18) What you eat matters
How do you spend most of your free time? Scroll through social media and click the like button. Do you spend hours entertained? Or do you spend hours getting rich?
Better yet, have you found that precious gem that is enriching and fun for you?
If you like business, read about creators in business. Find out about the economy, trends, influencing factors, keys to success, etc.
MeetSomething to dive deep into. If not business, then what? You decide. If you're not sure, that's okay. But that doesn't bother you.
Keep looking. Stay open to trying new things and learning about different topics and ideas.
How well do you keep up with current events? You don't have to be an expert, but you should have an idea of the great stories of the country and the world. It will help you expand your mind.
What you consume matters. Don't let these guilty pleasures become daily priorities and habits, and don't forget number 1: you CAN change your brain.
19) Find the uncomfortable
If you do this, you will be light years ahead of your peers. A Yale University study has scientifically proven what you probably instinctively know:The only way to truly grow is to be uncomfortable.Typically, most teens avoid anything that takes them out of their comfort zone.
Try the opposite.
Do things you normally avoid. Say the things you wish you had the courage to say. Refuse to do something you just don't have time for. Saying "no" can be very uncomfortable for some.
Keep trying to figure something out for a lot longer than usual. At least once a dayleave the electronic deviceand do something a little scary!
As you start to prove to yourself that you can step outside your comfort zone, you will gain momentum. You will fall in love with the challenge and become unstoppable!
20) You're not getting your grades
Never forget that... the grades donodescribe yourself You are a person with all sorts of good qualities (and some flaws too). They are full of creativity and emotions. You are infinite possibilities. They are not, and never will be, a percentage or a letter.
Your GPA, your workload, your athletic or extracurricular performance, your admission to a specific college are different things.oneyou, but none of that defines you.

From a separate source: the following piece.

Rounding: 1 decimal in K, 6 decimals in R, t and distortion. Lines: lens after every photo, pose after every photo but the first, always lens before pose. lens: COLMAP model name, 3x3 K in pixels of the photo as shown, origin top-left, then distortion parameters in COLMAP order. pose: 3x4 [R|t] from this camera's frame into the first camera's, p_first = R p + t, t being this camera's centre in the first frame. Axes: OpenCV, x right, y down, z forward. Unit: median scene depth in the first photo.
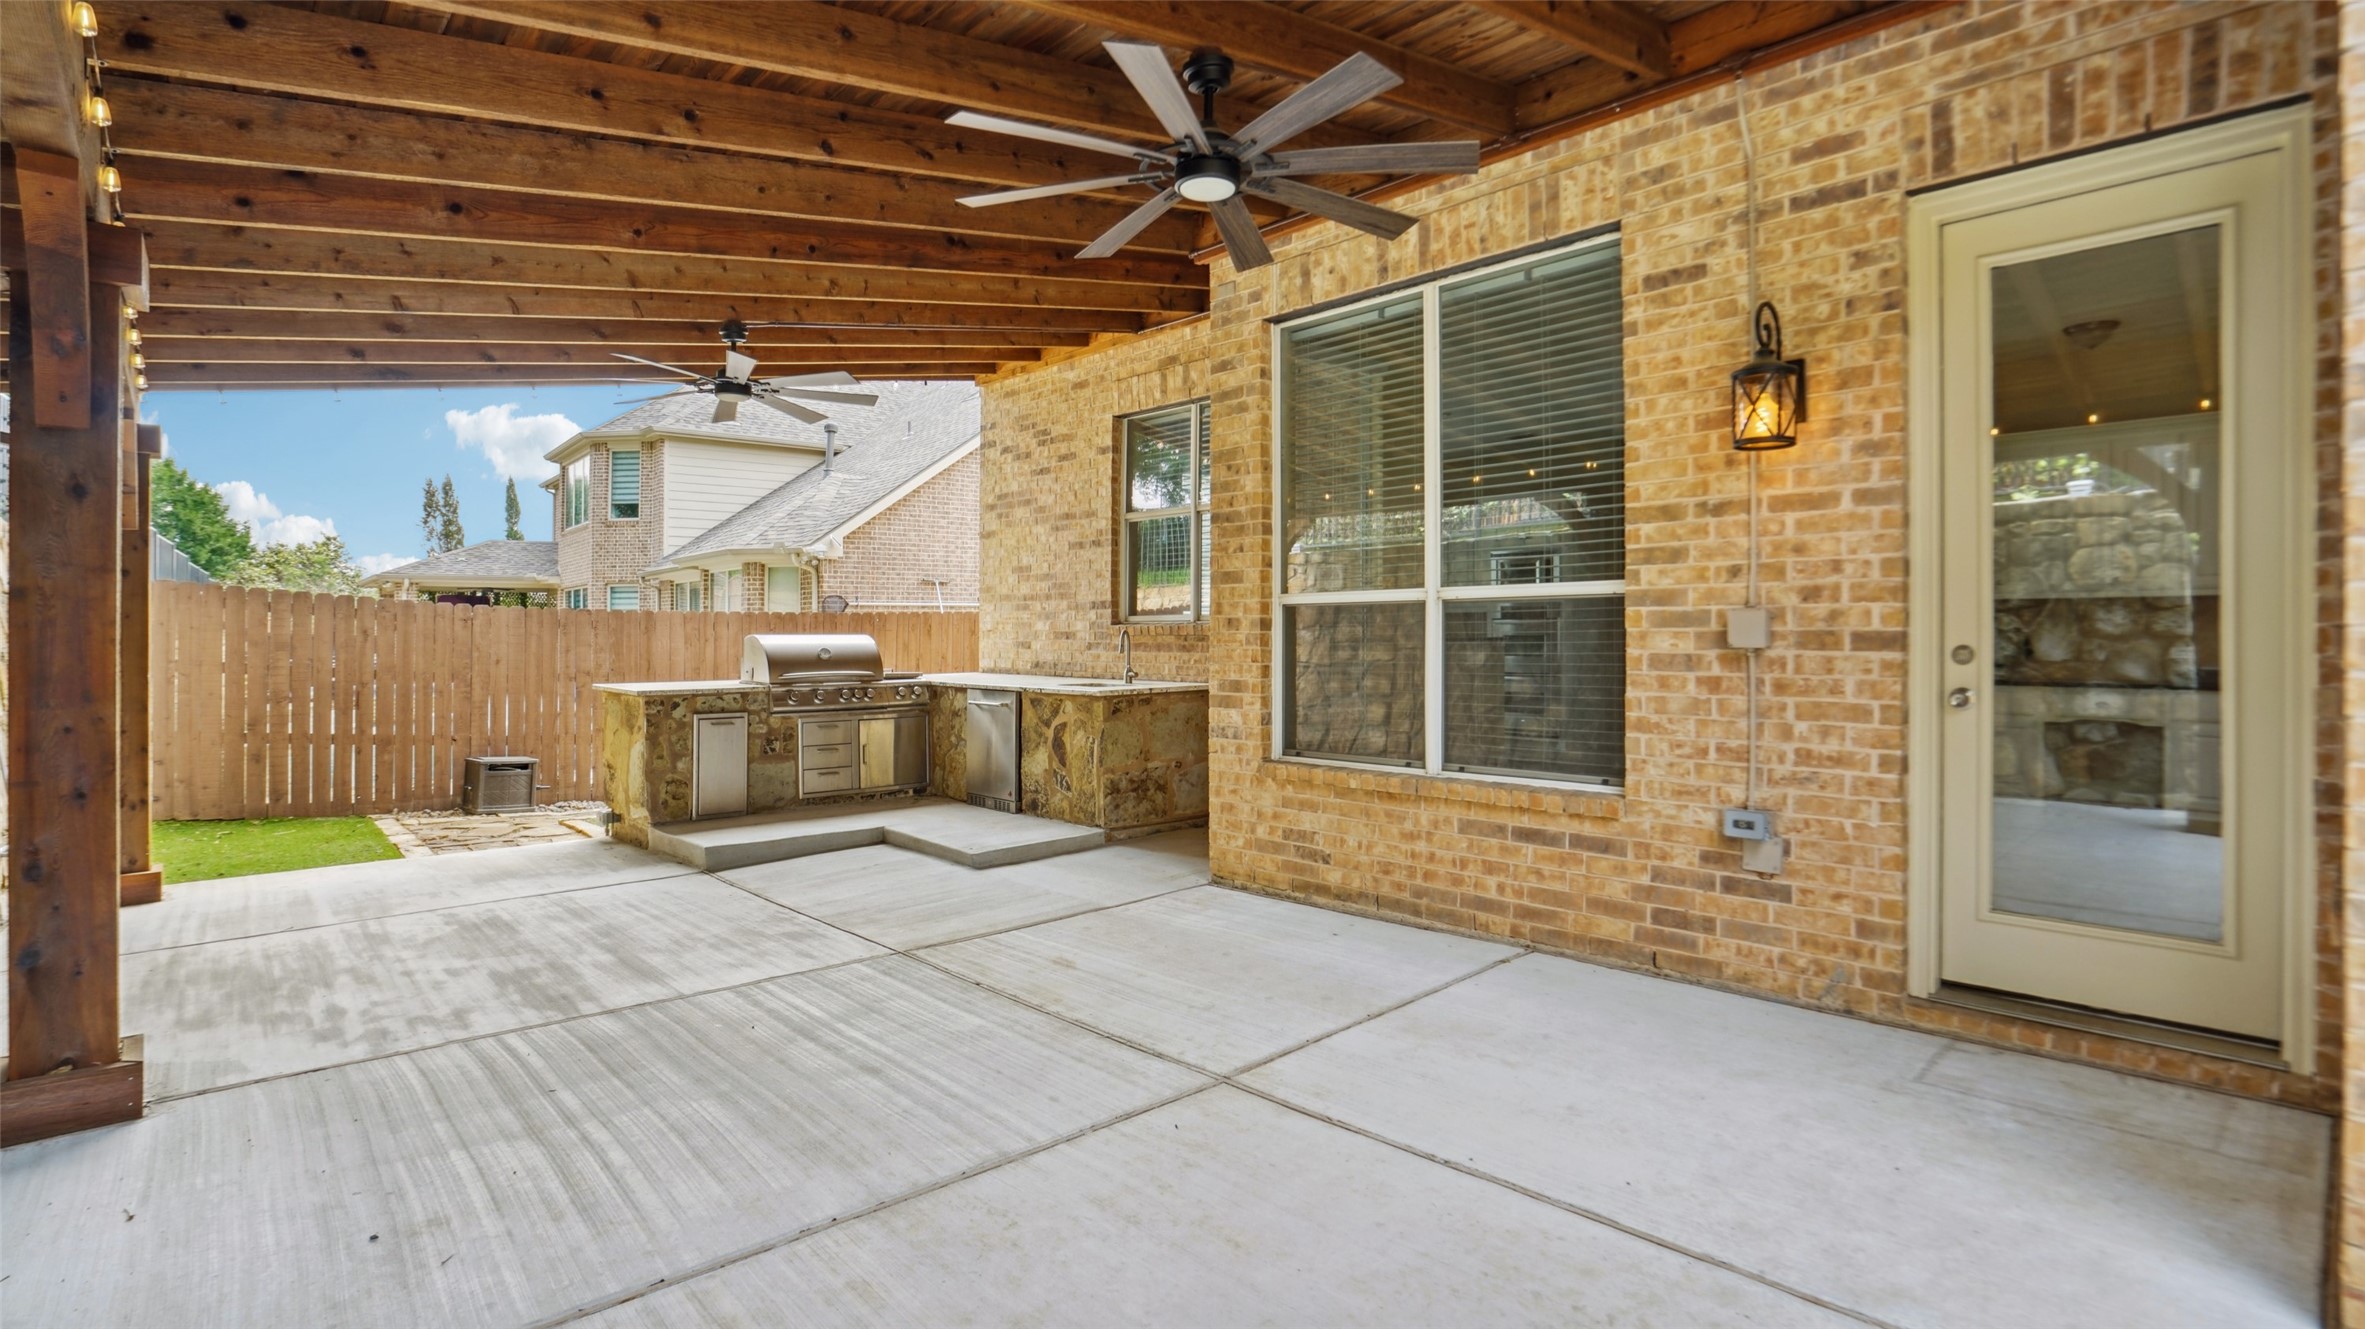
lens RADIAL K [[1106.7, 0, 1133.9], [0, 1106.7, 603.9], [0, 0, 1]] dist [-0.054032, 0.018043]
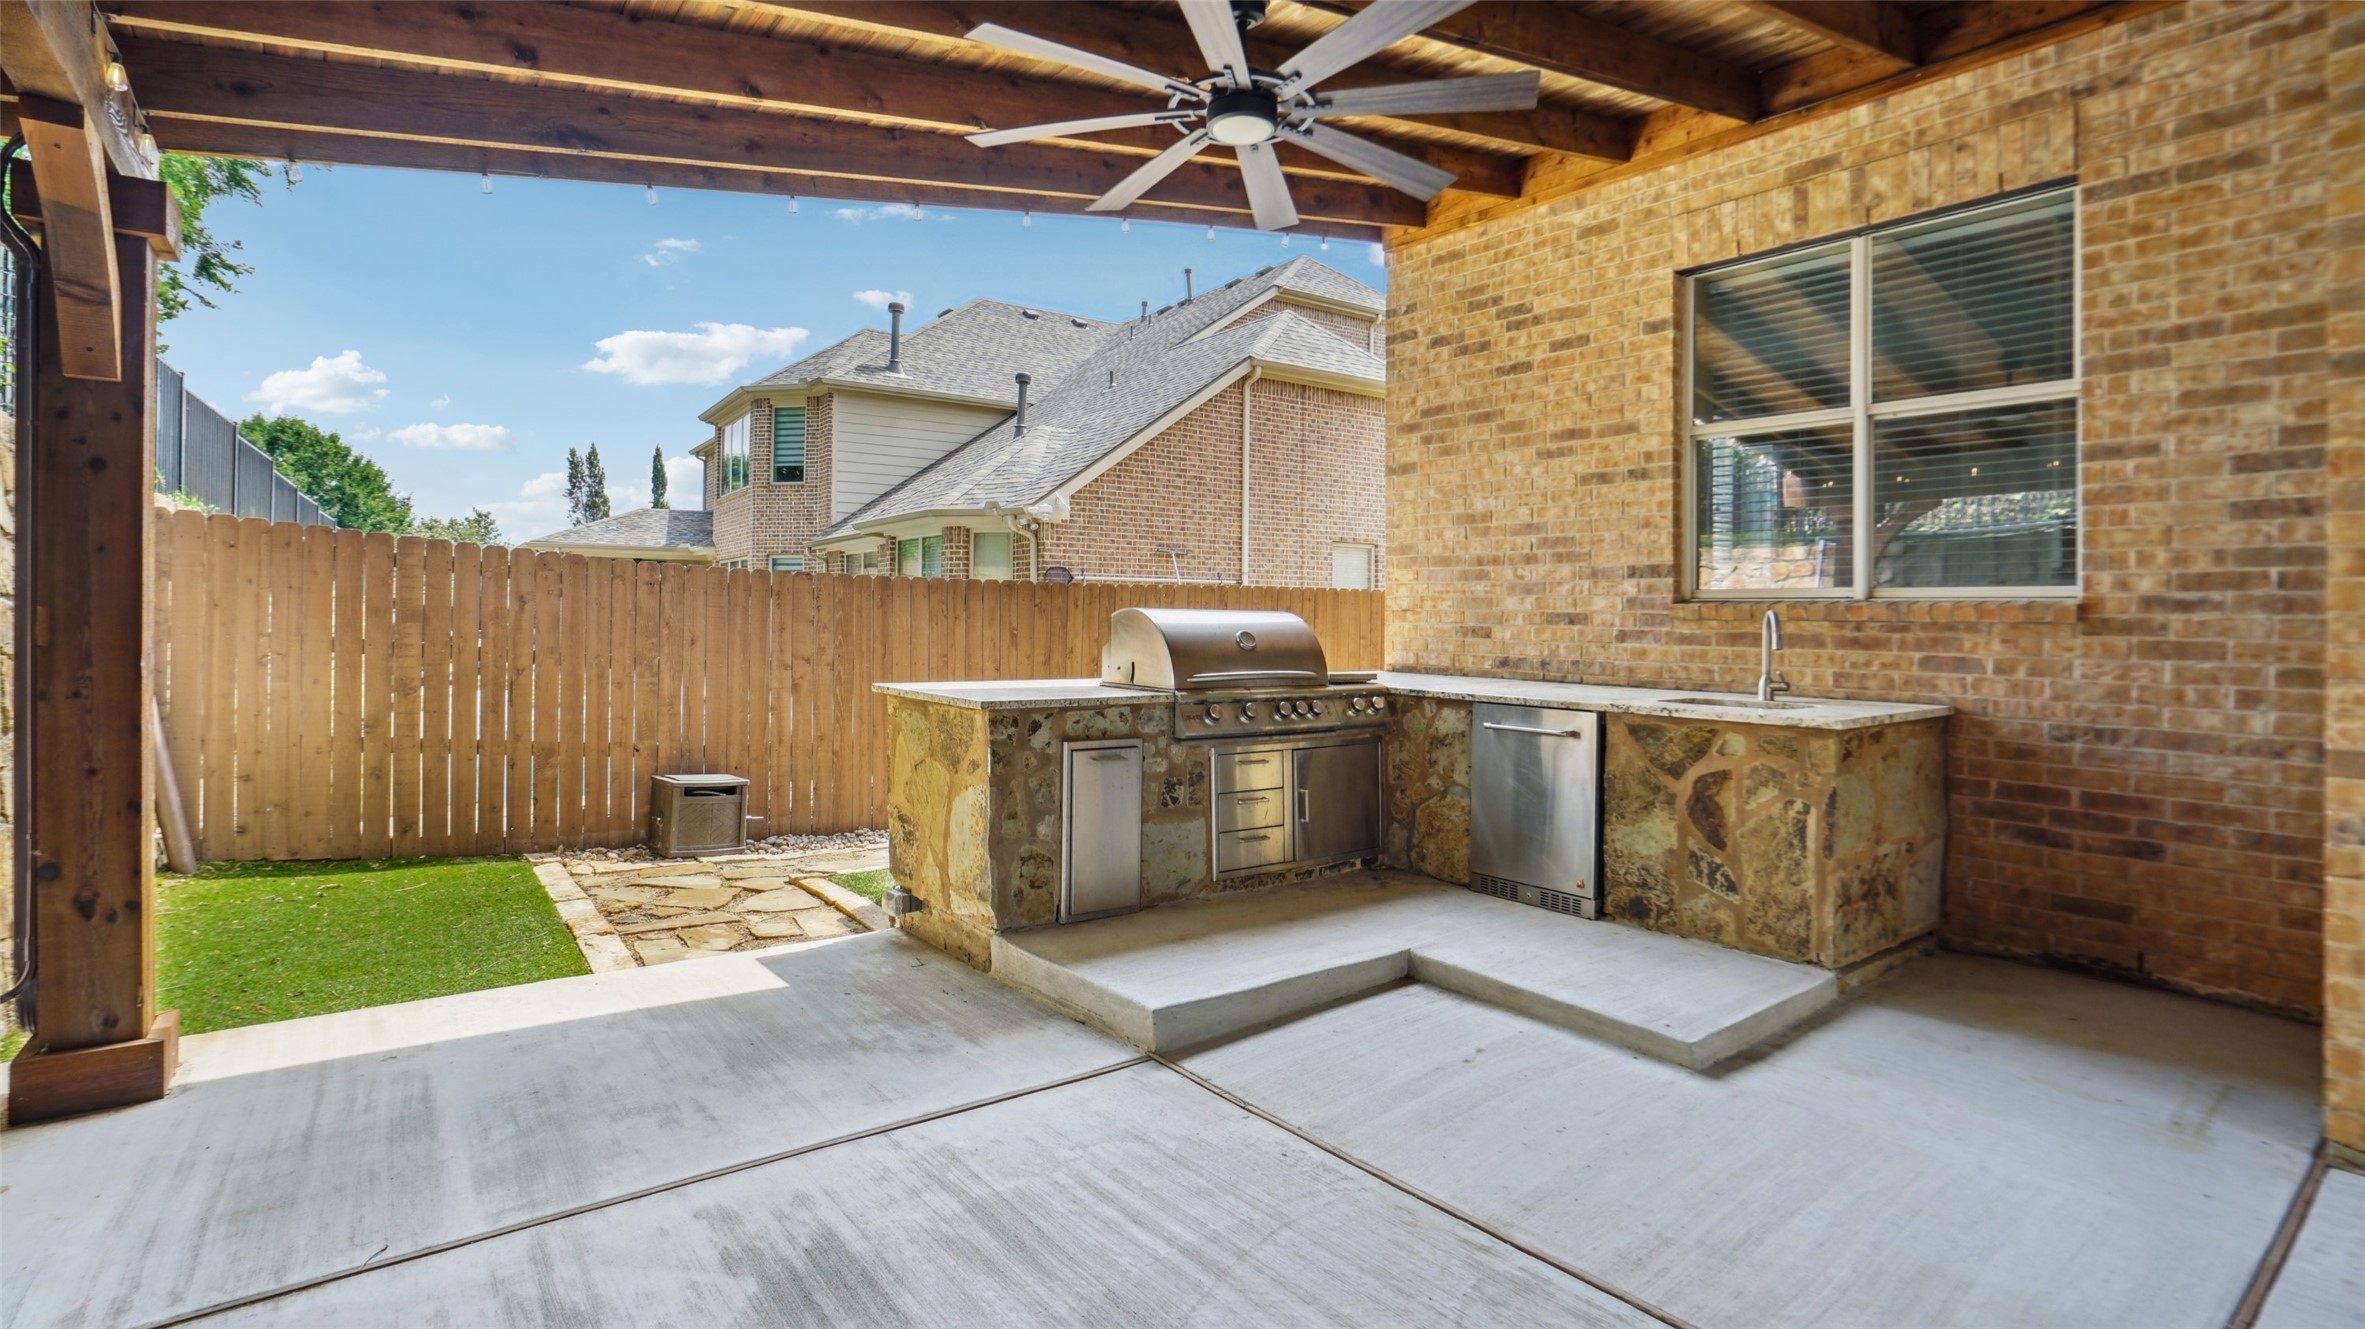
lens RADIAL K [[1106.7, 0, 1136.2], [0, 1106.7, 597.7], [0, 0, 1]] dist [-0.054032, 0.018043]
pose [[0.995380, 0.014698, -0.094881, -0.250959], [-0.014037, 0.999872, 0.007628, 0.014976], [0.094981, -0.006261, 0.995459, 0.338513]]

You already know this, but you often forget and end up talking to yourself. I know because the human brain does this.It is programmed to look for problems.
First, understand that this is just the sign that a healthy brain is doing what it should. recognize thatNegative prejudices are really normal.
Second, refuse to let this negative talk convince you that you're just a grade or an achievement. It's normal for the brain to look for trouble, but you still have options. You don't have to agree!
You can decide if you accept negative gossip and if you only consider a percentage or a letter. I hope you remember that you are so much more.
I believe in you. Now is the time to believe in you!